Prenons un exemple simple pour mieux comprendre : supposons que j’aime personnellement boire une bière de temps en temps. Tant que ce n’est pas excessif, il n’y a rien à objecter, et je peux moi-même décider selon ce qui me semble juste. Cependant, il arrive que je me retrouve en compagnie de personnes pour qui il serait dangereux de boire une bière, parce qu’elles ont un problème avec l’alcool ou parce que l’alcool est culturellement ou religieusement désapprouvé. Dans ce cas, par égard pour eux et pour leur bien, il convient que je m’abstienne du goût de l’alcool. Cependant, je ne le fais pas pour éviter une mauvaise conscience, mais simplement par égard pour ces personnes. Ainsi, non seulement je préserve ma liberté de boire une bière à une autre occasion, mais j’active en fait ma « deuxième liberté » en m’abstenant de faire quelque chose afin d’éviter le scandale que cela pourrait causer.

Cet exemple pourrait être appliqué à de nombreuses autres situations.

Il y a encore un point dont nous devons tenir compte dans ce contexte, afin de ne pas limiter le don de la liberté et, en même temps, de pratiquer le véritable amour.

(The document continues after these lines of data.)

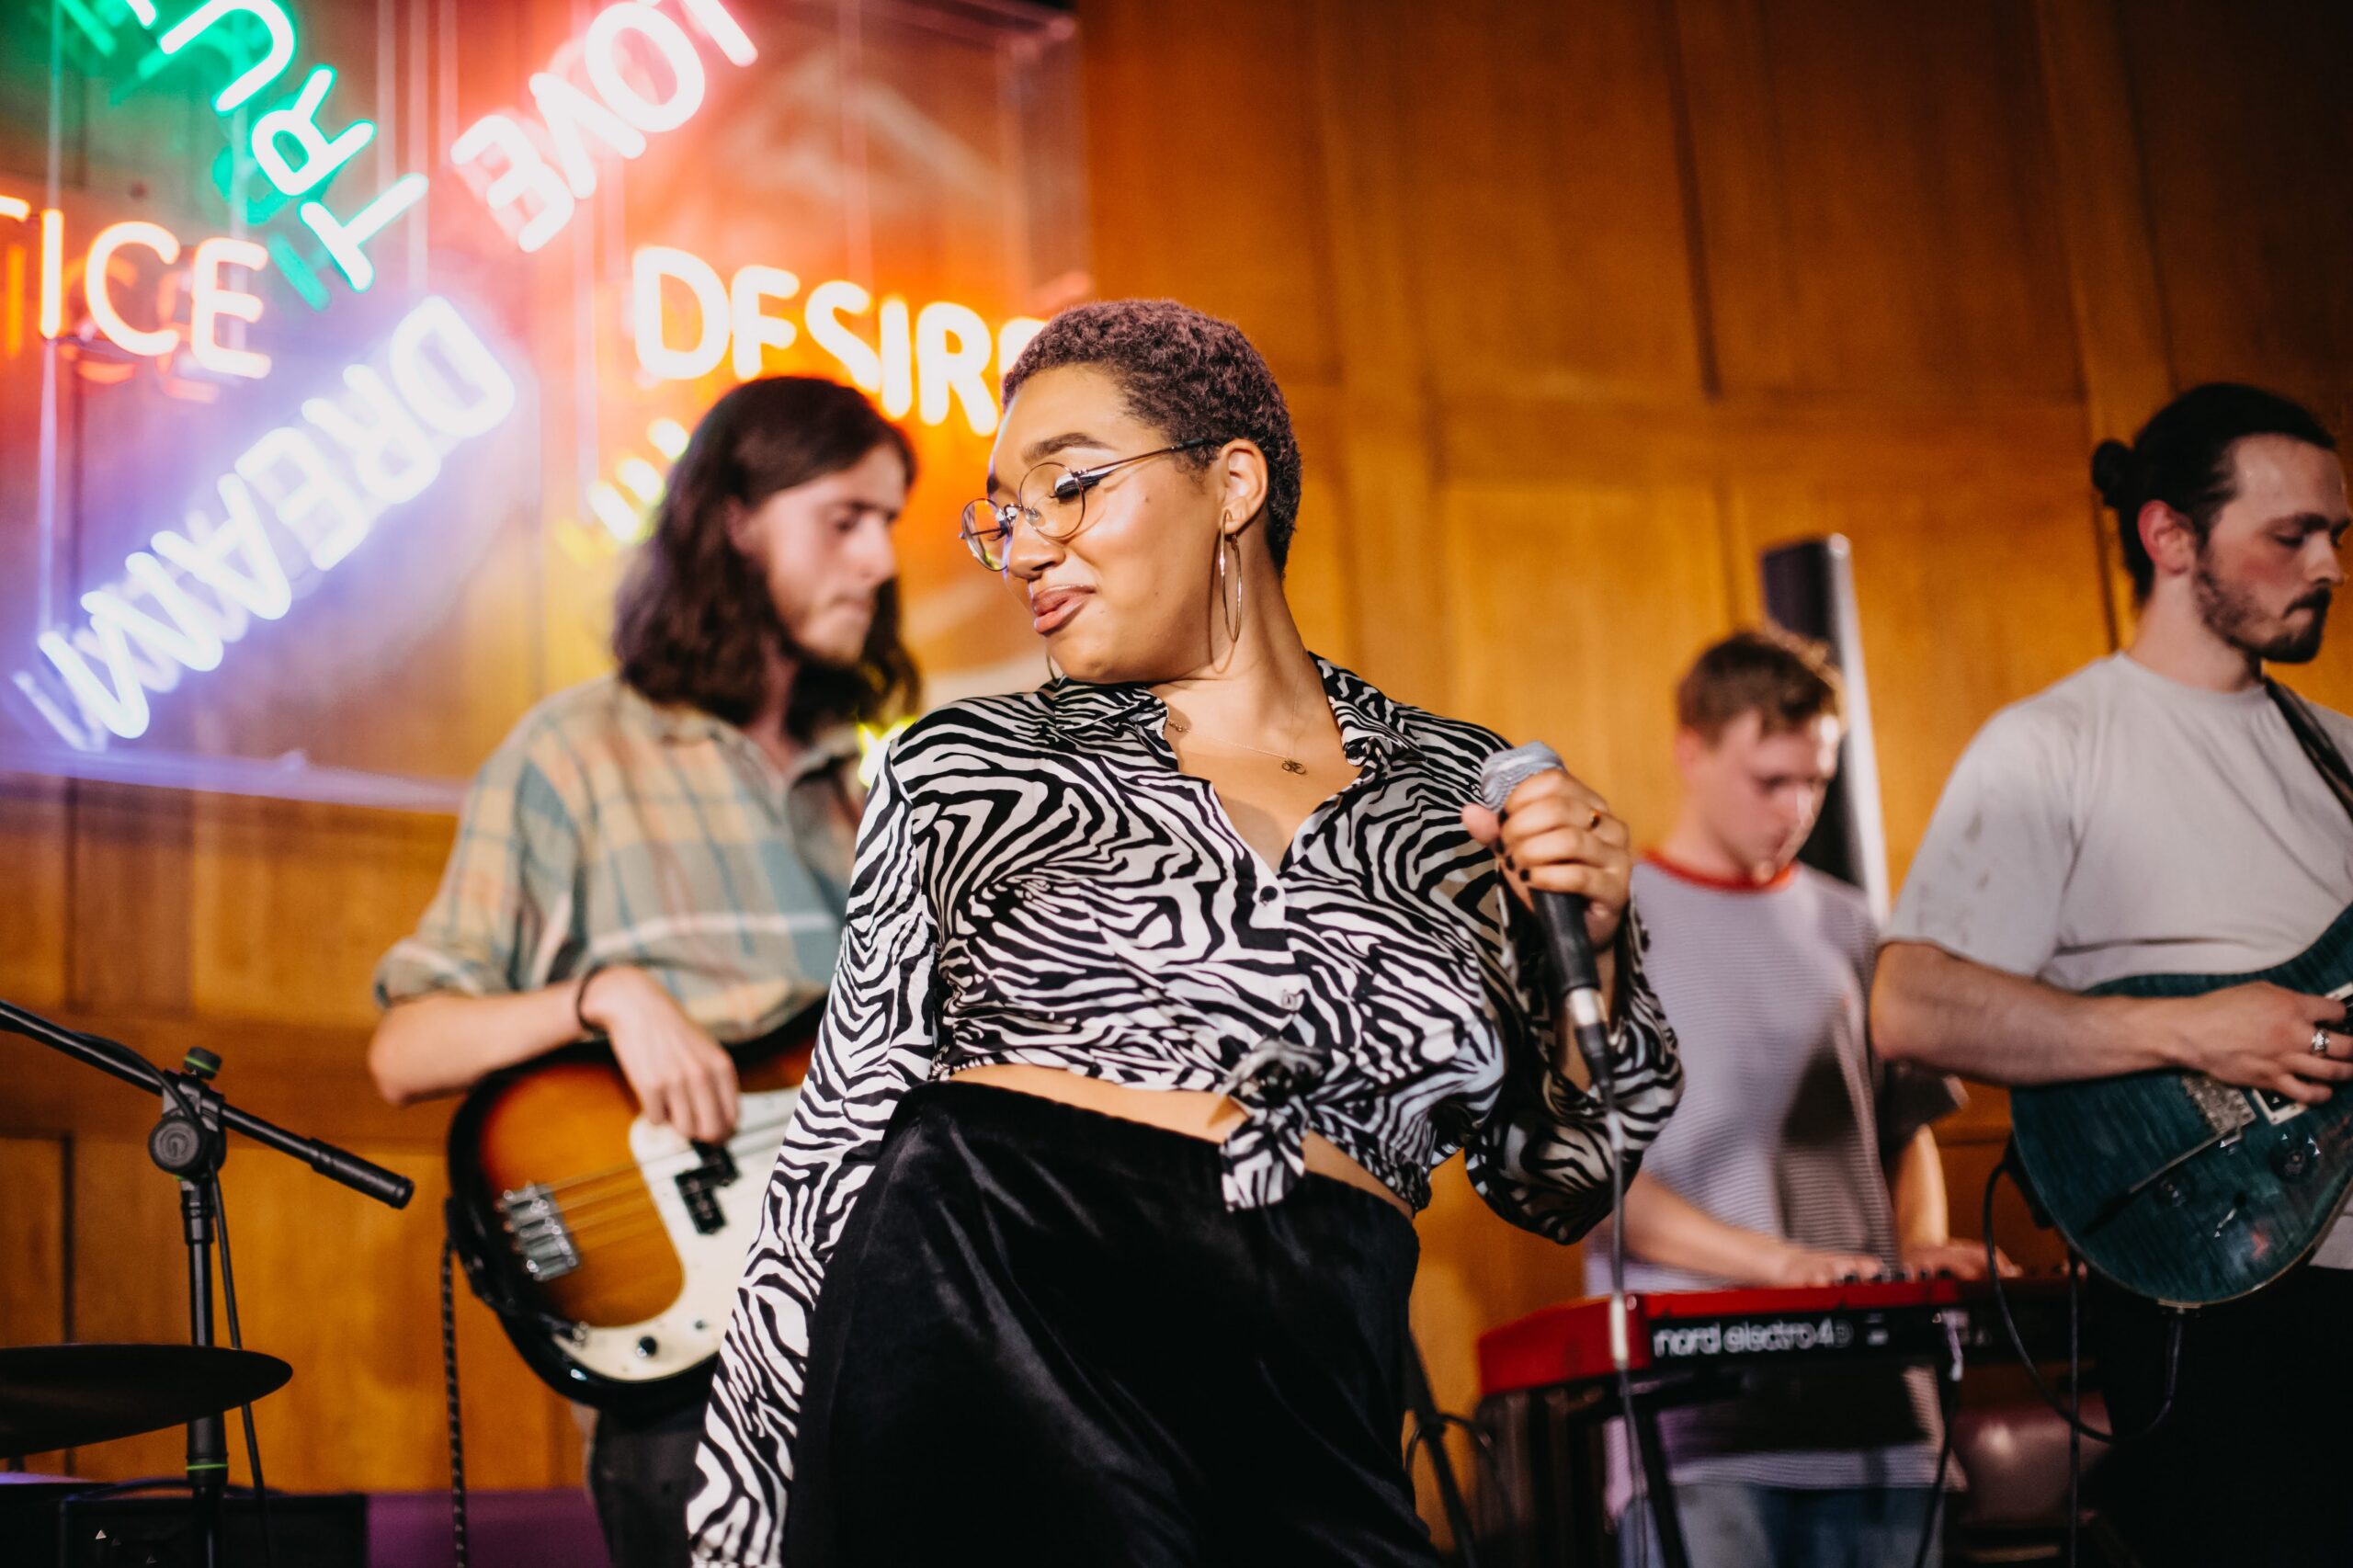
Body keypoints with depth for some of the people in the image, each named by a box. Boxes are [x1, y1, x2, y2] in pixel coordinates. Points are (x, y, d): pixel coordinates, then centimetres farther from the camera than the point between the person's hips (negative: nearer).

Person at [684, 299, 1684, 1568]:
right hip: (973, 1346, -1)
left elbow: (1555, 1185, 15)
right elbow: (838, 1148, 8)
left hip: (1300, 1405, 1)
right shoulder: (965, 771, 8)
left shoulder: (1460, 791, 11)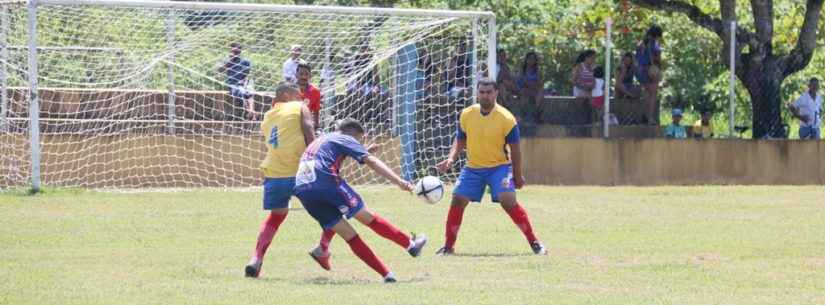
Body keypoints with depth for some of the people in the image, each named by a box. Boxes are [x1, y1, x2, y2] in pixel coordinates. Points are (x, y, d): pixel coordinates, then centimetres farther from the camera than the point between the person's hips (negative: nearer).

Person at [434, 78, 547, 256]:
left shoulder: (506, 119, -13)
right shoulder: (467, 115, -3)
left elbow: (514, 149, -6)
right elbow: (460, 141, 10)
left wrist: (517, 176, -2)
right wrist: (451, 158, -8)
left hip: (499, 167, -4)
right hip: (473, 168, 4)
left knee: (508, 201, -21)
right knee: (457, 201, -6)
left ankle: (534, 243, -12)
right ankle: (448, 246, 8)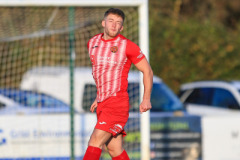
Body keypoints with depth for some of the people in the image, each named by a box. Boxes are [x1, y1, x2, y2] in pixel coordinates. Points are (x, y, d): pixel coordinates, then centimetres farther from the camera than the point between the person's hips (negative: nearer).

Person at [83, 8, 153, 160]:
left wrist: (146, 99, -3)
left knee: (95, 141, -17)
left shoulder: (127, 46, -7)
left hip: (118, 102, -6)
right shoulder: (92, 43, 11)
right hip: (102, 105, 6)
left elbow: (147, 71, 2)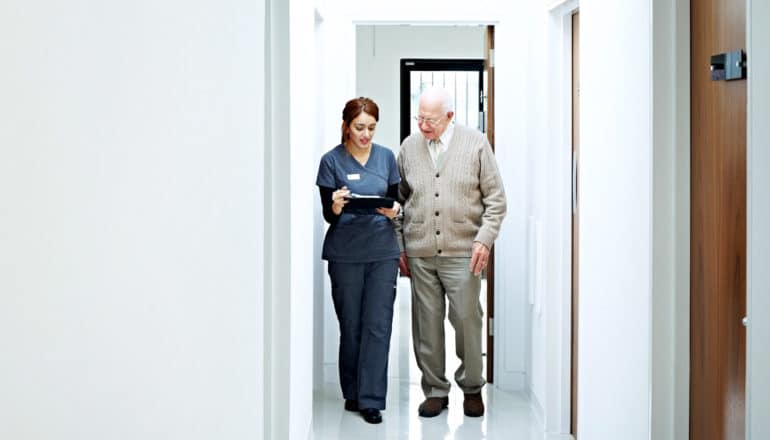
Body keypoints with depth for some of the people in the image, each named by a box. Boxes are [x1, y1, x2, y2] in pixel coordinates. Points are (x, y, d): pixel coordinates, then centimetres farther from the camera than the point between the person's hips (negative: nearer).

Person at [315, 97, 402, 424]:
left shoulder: (386, 157, 6)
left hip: (383, 252, 2)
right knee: (350, 326, 6)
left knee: (378, 326, -2)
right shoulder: (332, 160, -2)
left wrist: (395, 210, -11)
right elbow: (327, 215, -3)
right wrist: (336, 206, -25)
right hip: (346, 253, -2)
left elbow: (396, 199, 11)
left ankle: (371, 399, 4)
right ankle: (352, 393, 22)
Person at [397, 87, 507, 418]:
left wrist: (485, 239, -9)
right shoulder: (409, 146, 9)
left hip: (462, 251, -2)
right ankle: (435, 390, 18)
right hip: (419, 252, 2)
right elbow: (399, 199, 15)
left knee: (467, 319, -1)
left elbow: (495, 198, 2)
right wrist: (398, 247, 10)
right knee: (426, 322, 5)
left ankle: (472, 388, 18)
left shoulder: (476, 144, 1)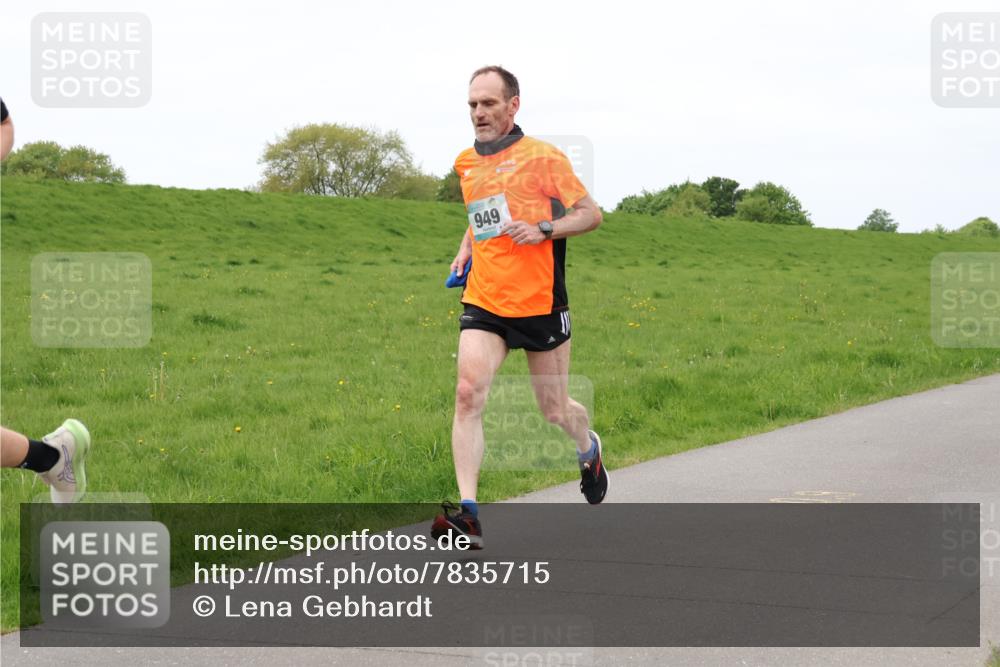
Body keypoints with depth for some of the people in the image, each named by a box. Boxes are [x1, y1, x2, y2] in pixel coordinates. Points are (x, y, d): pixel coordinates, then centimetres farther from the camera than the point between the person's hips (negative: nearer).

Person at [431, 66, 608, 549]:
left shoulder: (541, 157, -6)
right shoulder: (466, 164, 11)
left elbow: (591, 214, -3)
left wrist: (542, 229, -18)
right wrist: (465, 252, 13)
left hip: (539, 303, -4)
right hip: (482, 302, 4)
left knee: (554, 409, 8)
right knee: (468, 393, -17)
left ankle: (589, 448, 45)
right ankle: (467, 513, -21)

Nous pouvons rencontrer des personnes qui ont un grand manque de liberté dans leur vie. En leur présence, on ne peut pas simplement « être comme on est » ; et il est difficile d’agir naturellement. Au contraire, on est tenté d’être constamment attentionné envers cette personne, et c’est peut-être ce qu’elle attend de nous. Dans ces circonstances, la liberté intérieure est affectée. Il convient d’agir différemment avec ces personnes et d’examiner soigneusement chaque situation, afin de savoir quand il est bon de s’abstenir et quand c’est mauvais.

Si nous nous soumettons au manque de liberté des autres, nous ne les aidons pas, parce qu’ils continueront avec ce manque de liberté sans être remis en question, et ils ne pourront pas non plus le surmonter. Cela ne nous aide pas non plus dans notre croissance spirituelle, car en réalité notre considération pour l’autre personne est de moins en moins volontaire. Pour faire face à ces situations difficiles, il est bon d’invoquer l’Esprit Saint et de lui demander le don de conseil, de reconnaître la bonne chose à faire et de la mettre en œuvre de la bonne manière.